» **Dataset content**
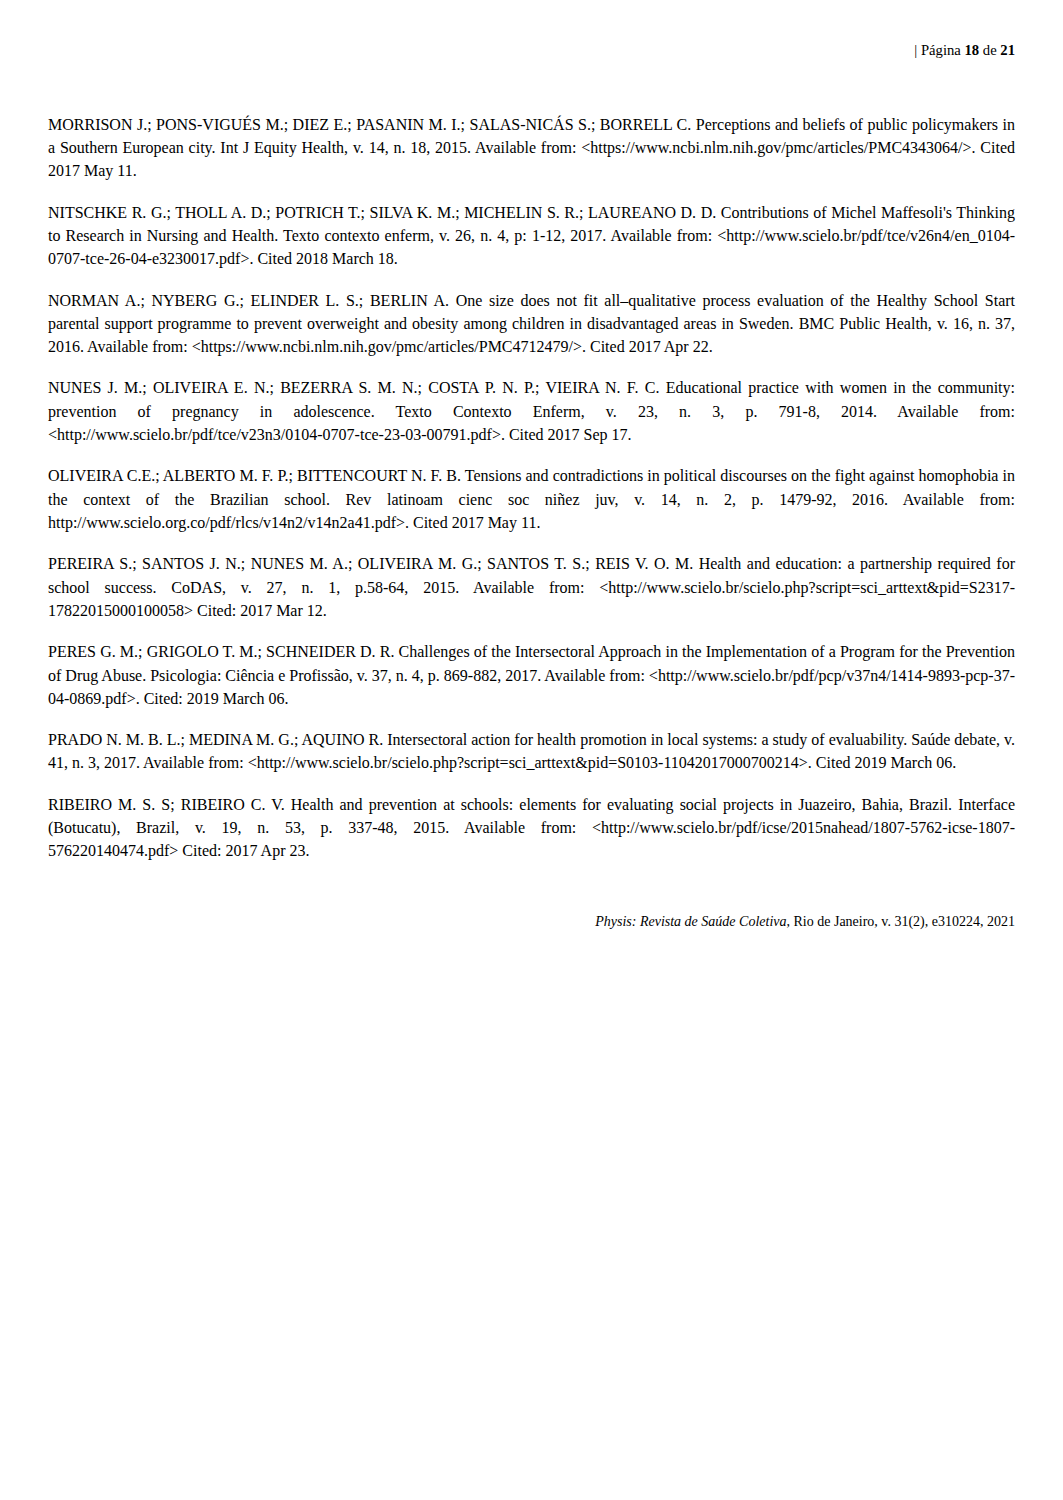| Página 18 de 21
Morrison J.; Pons-Vigués M.; Diez E.; Pasanin M. I.; Salas-Nicás S.; Borrell C. Perceptions and beliefs of public policymakers in a Southern European city. Int J Equity Health, v. 14, n. 18, 2015. Available from: <https://www.ncbi.nlm.nih.gov/pmc/articles/PMC4343064/>. Cited 2017 May 11.
Nitschke R. G.; Tholl A. D.; Potrich T.; Silva K. M.; Michelin S. R.; Laureano D. D. Contributions of Michel Maffesoli's Thinking to Research in Nursing and Health. Texto contexto enferm, v. 26, n. 4, p: 1-12, 2017. Available from: <http://www.scielo.br/pdf/tce/v26n4/en_0104-0707-tce-26-04-e3230017.pdf>. Cited 2018 March 18.
Norman A.; Nyberg G.; Elinder L. S.; Berlin A. One size does not fit all–qualitative process evaluation of the Healthy School Start parental support programme to prevent overweight and obesity among children in disadvantaged areas in Sweden. BMC Public Health, v. 16, n. 37, 2016. Available from: <https://www.ncbi.nlm.nih.gov/pmc/articles/PMC4712479/>. Cited 2017 Apr 22.
Nunes J. M.; Oliveira E. N.; Bezerra S. M. N.; Costa P. N. P.; Vieira N. F. C. Educational practice with women in the community: prevention of pregnancy in adolescence. Texto Contexto Enferm, v. 23, n. 3, p. 791-8, 2014. Available from: <http://www.scielo.br/pdf/tce/v23n3/0104-0707-tce-23-03-00791.pdf>. Cited 2017 Sep 17.
Oliveira C.E.; Alberto M. F. P.; Bittencourt N. F. B. Tensions and contradictions in political discourses on the fight against homophobia in the context of the Brazilian school. Rev latinoam cienc soc niñez juv, v. 14, n. 2, p. 1479-92, 2016. Available from: http://www.scielo.org.co/pdf/rlcs/v14n2/v14n2a41.pdf>. Cited 2017 May 11.
Pereira S.; Santos J. N.; Nunes M. A.; Oliveira M. G.; Santos T. S.; Reis V. O. M. Health and education: a partnership required for school success. CoDAS, v. 27, n. 1, p.58-64, 2015. Available from: <http://www.scielo.br/scielo.php?script=sci_arttext&pid=S2317-17822015000100058> Cited: 2017 Mar 12.
Peres G. M.; Grigolo T. M.; Schneider D. R. Challenges of the Intersectoral Approach in the Implementation of a Program for the Prevention of Drug Abuse. Psicologia: Ciência e Profissão, v. 37, n. 4, p. 869-882, 2017. Available from: <http://www.scielo.br/pdf/pcp/v37n4/1414-9893-pcp-37-04-0869.pdf>. Cited: 2019 March 06.
Prado N. M. B. L.; Medina M. G.; Aquino R. Intersectoral action for health promotion in local systems: a study of evaluability. Saúde debate, v. 41, n. 3, 2017. Available from: <http://www.scielo.br/scielo.php?script=sci_arttext&pid=S0103-11042017000700214>. Cited 2019 March 06.
Ribeiro M. S. S; Ribeiro C. V. Health and prevention at schools: elements for evaluating social projects in Juazeiro, Bahia, Brazil. Interface (Botucatu), Brazil, v. 19, n. 53, p. 337-48, 2015. Available from: <http://www.scielo.br/pdf/icse/2015nahead/1807-5762-icse-1807-576220140474.pdf> Cited: 2017 Apr 23.
Physis: Revista de Saúde Coletiva, Rio de Janeiro, v. 31(2), e310224, 2021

» **Work request**
Each line from the one with "Peres G. M.;" through the end of the entries above must be set down exactly, both end lines included, and no other line may appear.

» **Output**
Peres G. M.; Grigolo T. M.; Schneider D. R. Challenges of the Intersectoral Approach in the Implementation of a Program for the Prevention of Drug Abuse. Psicologia: Ciência e Profissão, v. 37, n. 4, p. 869-882, 2017. Available from: <http://www.scielo.br/pdf/pcp/v37n4/1414-9893-pcp-37-04-0869.pdf>. Cited: 2019 March 06.
Prado N. M. B. L.; Medina M. G.; Aquino R. Intersectoral action for health promotion in local systems: a study of evaluability. Saúde debate, v. 41, n. 3, 2017. Available from: <http://www.scielo.br/scielo.php?script=sci_arttext&pid=S0103-11042017000700214>. Cited 2019 March 06.
Ribeiro M. S. S; Ribeiro C. V. Health and prevention at schools: elements for evaluating social projects in Juazeiro, Bahia, Brazil. Interface (Botucatu), Brazil, v. 19, n. 53, p. 337-48, 2015. Available from: <http://www.scielo.br/pdf/icse/2015nahead/1807-5762-icse-1807-576220140474.pdf> Cited: 2017 Apr 23.
Physis: Revista de Saúde Coletiva, Rio de Janeiro, v. 31(2), e310224, 2021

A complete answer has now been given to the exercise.